→ Défi 1: D'après l'article sur les nouveaux élus du Nouveau Front populaire, depuis combien d'années Nicolas Dupont-Aignan détenait-il son siège de député ?
→ Défi 2: Prolongez l'article sur les nouveaux élus du Nouveau Front populaire au-delà de sa dernière phrase.

Une nouvelle vague populaire bouscule l'Assemblée
Des élus du Nouveau Front populaire témoignent de l’ouverture de l’alliance aux mouvements sociaux et de son engagement pour les services publics. Leur arrivée pourrait être une des clés pour contrer l’ascension du RN, dont ils subissent déjà le racisme et le mépris de classe.
Il a retrouvé sa ligne, le RER D. Dix-sept ans qu’il la parcourt dans tous les sens chaque jour comme conducteur de train. Mais depuis le 8 juillet, son terminus n’est plus Gare-de-Lyon, mais Assemblée-Nationale. Député nouvellement élu de La France insoumise (LFI), Bérenger Cernon est un des rares représentants de ce monde du travail, de cette classe moyenne qui depuis des années n’a guère de place dans les travées du Palais-Bourbon. En 2024 encore, les ouvriers et employés, qui forment ensemble près de 44 % des actifs, peinent à atteindre la barre des 7 % de député·es.
C’est pour faire entendre ces autres réalités du terrain, rarement présentes dans l’hémicycle, que ce syndicaliste, représentant de la CGT Cheminots, a décidé de franchir le pas de la politique. « Quand on vous explique que bosser jusqu’à 67 ans ne pose aucun problème, qu’il existe des exosquelettes pour les métiers difficiles, que le salaire moyen est de 4 500 euros, c’est insupportable. Le monde politique est totalement déconnecté », explique-t-il.
Candidat du Nouveau Front populaire (NFP) dans la 8e circonscription de l’Essonne, Bérenger Cernon partait perdant face à Nicolas Dupont-Aignan, président du département. Il a pourtant battu le candidat de la droite souverainiste, qui détenait ce siège de député depuis… vingt-sept ans.
C’est dire si l’ouverture des partis politiques aux mouvements sociaux peut être porteuse. Comme Bérenger Cernon, ils et elles sont une dizaine, dans les rangs du NFP, à n’être pas des professionnel·les de la politique. Après le grand mouvement populaire contre la réforme des retraites, les révoltes urbaines ou encore la colère des agriculteurs, les partis de gauche et écologistes ont tenté de renouer avec des mondes dont ils s’étaient progressivement éloignés. Et avec des catégories sociales qui se tournent de plus en plus souvent vers le Rassemblement national (RN).Pour l’antifasciste Raphaël Arnault, le militant des quartiers populaires Aly Diouara, l’agricultrice Marie-José Allemand, le chorégraphe Steevy Gustave ou encore la travailleuse sociale Zahia Hamdane, comme pour Bérenger Cernon, l’entrée dans l’arène institutionnelle est donc doublement empreinte de gravité. Déjà, ils et elles mesurent le poids des 126 député·es du RN qui vont leur faire face dans l’hémicycle, et subissent leur racisme et leur mépris de classe.

→ Données fournies:
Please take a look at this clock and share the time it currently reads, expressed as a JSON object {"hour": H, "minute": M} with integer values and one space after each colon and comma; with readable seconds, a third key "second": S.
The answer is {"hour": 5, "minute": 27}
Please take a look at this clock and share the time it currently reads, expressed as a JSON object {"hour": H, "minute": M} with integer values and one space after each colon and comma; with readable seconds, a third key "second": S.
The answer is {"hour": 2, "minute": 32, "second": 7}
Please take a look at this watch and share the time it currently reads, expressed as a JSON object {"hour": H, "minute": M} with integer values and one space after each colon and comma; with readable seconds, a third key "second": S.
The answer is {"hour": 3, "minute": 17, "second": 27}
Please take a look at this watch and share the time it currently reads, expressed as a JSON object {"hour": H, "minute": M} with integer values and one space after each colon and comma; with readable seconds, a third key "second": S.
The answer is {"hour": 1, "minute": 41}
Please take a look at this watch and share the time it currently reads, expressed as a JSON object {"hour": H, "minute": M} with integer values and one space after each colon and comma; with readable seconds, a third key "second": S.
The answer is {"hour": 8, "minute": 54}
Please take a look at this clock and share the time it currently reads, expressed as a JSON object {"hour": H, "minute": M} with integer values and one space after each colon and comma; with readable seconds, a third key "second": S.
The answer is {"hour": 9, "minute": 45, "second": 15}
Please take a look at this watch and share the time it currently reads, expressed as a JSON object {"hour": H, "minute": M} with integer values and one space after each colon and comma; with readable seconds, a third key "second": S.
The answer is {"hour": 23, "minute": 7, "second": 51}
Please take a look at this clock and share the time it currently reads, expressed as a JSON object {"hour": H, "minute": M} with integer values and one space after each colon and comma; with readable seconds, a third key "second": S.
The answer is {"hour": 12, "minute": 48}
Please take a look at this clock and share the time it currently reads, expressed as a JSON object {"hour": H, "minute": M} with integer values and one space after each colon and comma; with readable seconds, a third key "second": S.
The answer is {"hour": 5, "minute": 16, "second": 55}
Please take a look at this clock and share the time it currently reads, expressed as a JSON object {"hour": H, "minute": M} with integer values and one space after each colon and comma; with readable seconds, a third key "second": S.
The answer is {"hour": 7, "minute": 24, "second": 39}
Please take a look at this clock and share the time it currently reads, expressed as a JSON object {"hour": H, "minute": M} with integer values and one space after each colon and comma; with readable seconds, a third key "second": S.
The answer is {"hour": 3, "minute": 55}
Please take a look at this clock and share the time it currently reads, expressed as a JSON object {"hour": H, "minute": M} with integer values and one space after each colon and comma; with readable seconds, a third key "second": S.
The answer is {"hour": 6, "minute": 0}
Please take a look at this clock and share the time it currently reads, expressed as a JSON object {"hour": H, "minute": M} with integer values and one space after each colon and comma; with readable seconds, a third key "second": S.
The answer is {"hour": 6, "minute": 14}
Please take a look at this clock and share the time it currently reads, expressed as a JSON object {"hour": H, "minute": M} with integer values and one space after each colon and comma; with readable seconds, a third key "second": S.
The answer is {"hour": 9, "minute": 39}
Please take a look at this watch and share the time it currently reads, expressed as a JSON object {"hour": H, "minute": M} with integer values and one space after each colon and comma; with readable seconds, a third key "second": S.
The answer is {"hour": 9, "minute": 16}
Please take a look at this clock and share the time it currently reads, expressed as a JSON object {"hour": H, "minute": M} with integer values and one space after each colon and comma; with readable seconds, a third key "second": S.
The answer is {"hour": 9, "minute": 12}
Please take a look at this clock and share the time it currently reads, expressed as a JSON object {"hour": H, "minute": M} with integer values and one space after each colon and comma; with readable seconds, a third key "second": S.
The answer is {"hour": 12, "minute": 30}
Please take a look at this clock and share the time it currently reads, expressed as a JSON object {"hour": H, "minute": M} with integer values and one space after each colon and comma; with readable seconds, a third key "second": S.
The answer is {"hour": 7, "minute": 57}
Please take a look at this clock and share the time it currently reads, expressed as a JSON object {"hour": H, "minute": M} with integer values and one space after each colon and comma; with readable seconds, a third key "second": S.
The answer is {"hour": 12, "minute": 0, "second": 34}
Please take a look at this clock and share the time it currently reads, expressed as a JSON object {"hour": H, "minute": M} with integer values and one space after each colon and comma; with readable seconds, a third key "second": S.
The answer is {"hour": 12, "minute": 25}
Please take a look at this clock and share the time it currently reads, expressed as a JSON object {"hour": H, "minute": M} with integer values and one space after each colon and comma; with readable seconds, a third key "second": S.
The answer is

→ Bonne réponse 1: Il détenait ce siège depuis vingt-sept ans.

→ Bonne réponse 2:
Services publics : la mère des batailles
Le 19 juillet, dans le tumulte de l’élection du bureau de l’Assemblée nationale, une photo postée par le député LFI Raphaël Arnault avec ses collègues insoumis Aly Diouara, Carlos Martens Bilongo et Sébastien Delogu a suscité un flot de commentaires racistes, venus notamment des rangs du RN, les traitant de « repris de justice ». Un premier coup à encaisser, qui donne un avant-goût de la nouvelle législature.
Aly Diouara reprend ses esprits autour d’un café de la très chic brasserie Le Bourbon – il faut bien faire avec les us élitistes du VIIe arrondissement, où se situe l’Assemblée nationale. « Mon élection représente tout ce que le RN vomit », confie le député LFI de la 5e circonscription de Seine-Saint-Denis. Aux antipodes du cyberharcèlement de la fachosphère, le jeune homme compte sur une forme de militantisme plus concrète : investir le terrain, accompagner et informer les habitant·es de la Seine-Saint-Denis sur la situation politique pour leur faire retrouver le chemin des urnes.
C’est la meilleure manière de lutter contre l’extrême droite à ses yeux : « Partout où la gauche est présente en Seine-Saint-Denis, le RN n’arrive pas à progresser. » Une présence que les nouveaux élus veulent d’autant plus assurer que, faute de majorité absolue, de nouvelles élections législatives pourraient avoir lieu au plus tôt dans un an.
Aly Diouara, employé de la mairie de Drancy, affirme donc sa volonté d’être « la voix des sans-voix » dans l’hémicycle. Celle des habitant·es des quartiers populaires qu’il rencontre depuis des années en tant que fondateur du mouvement citoyen la Seine-Saint-Denis au Cœur et directeur bénévole de l’Action de solidarité et pour l’autonomie durable (Asad) – une association qui promeut la réussite scolaire et sociale des jeunes du département. « Certains ont comme hobby le football, moi, c’est ça », sourit-il.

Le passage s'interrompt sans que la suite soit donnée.